__Your objective__: Copy every line of the records below word for word, omitting the pictures.

[Collected data]
——

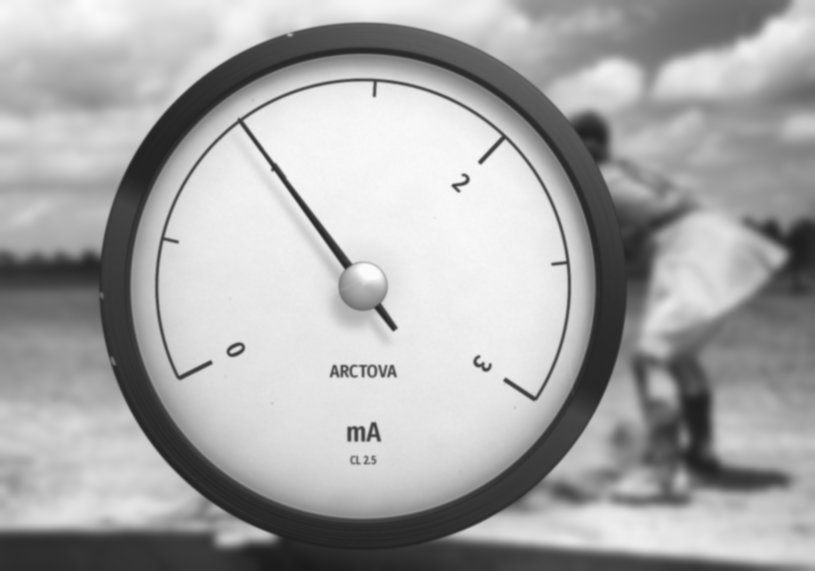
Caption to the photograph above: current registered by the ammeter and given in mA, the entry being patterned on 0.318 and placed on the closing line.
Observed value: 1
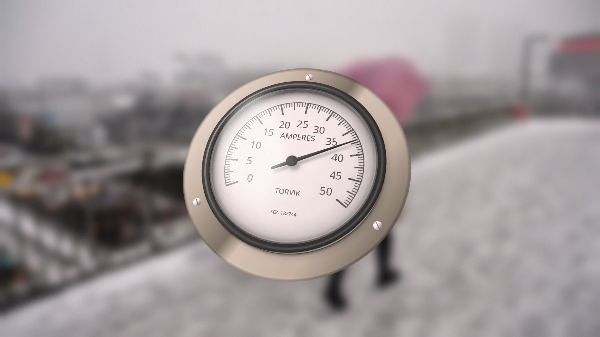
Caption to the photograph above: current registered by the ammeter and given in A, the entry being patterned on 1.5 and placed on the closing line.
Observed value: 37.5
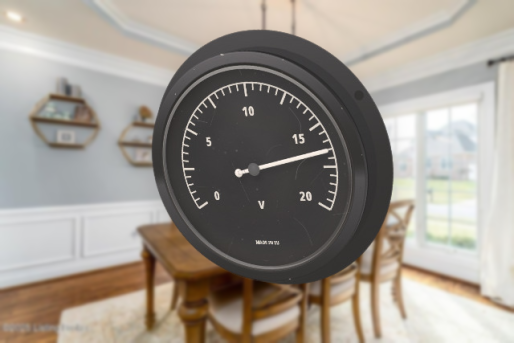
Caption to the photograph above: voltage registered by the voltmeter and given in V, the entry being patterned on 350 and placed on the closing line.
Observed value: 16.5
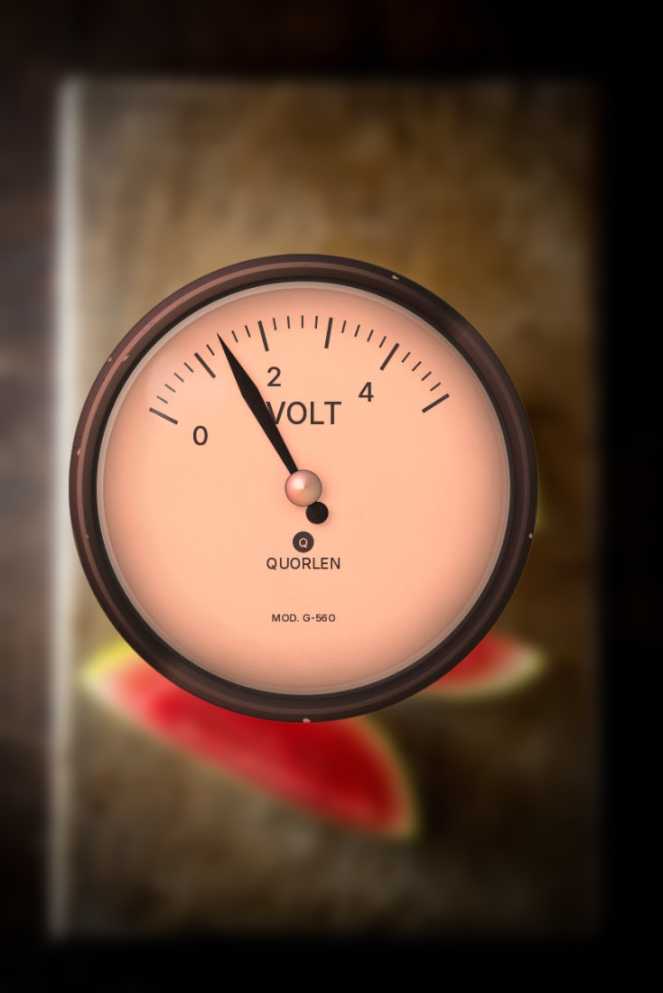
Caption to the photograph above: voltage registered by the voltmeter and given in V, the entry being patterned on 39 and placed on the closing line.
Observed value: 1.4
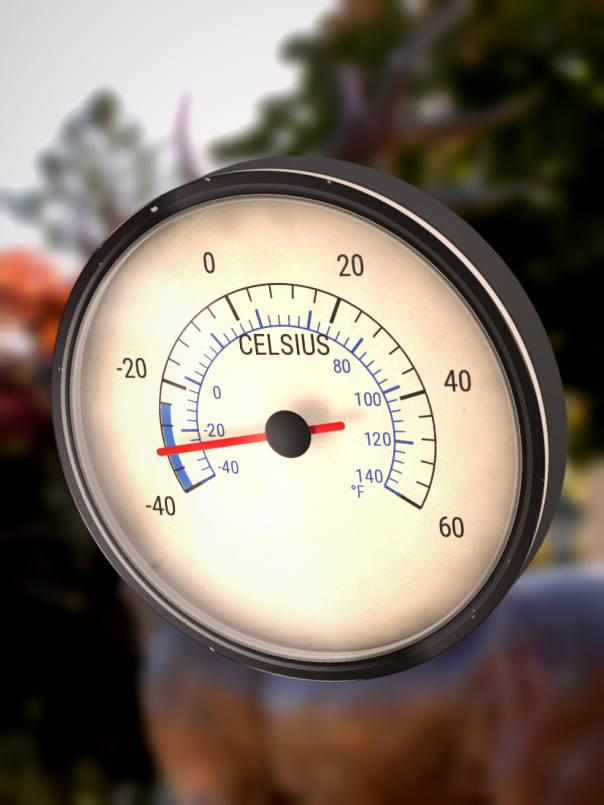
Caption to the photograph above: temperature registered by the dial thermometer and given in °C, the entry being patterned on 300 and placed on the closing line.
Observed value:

——

__The completed task__:
Caption to the photograph above: current registered by the ammeter and given in mA, the entry being patterned on 0.318 and placed on the closing line.
Observed value: 1
Caption to the photograph above: current registered by the ammeter and given in A, the entry being patterned on 1.5 and placed on the closing line.
Observed value: 37.5
Caption to the photograph above: voltage registered by the voltmeter and given in V, the entry being patterned on 350 and placed on the closing line.
Observed value: 16.5
Caption to the photograph above: voltage registered by the voltmeter and given in V, the entry being patterned on 39 and placed on the closing line.
Observed value: 1.4
Caption to the photograph above: temperature registered by the dial thermometer and given in °C, the entry being patterned on 300 and placed on the closing line.
Observed value:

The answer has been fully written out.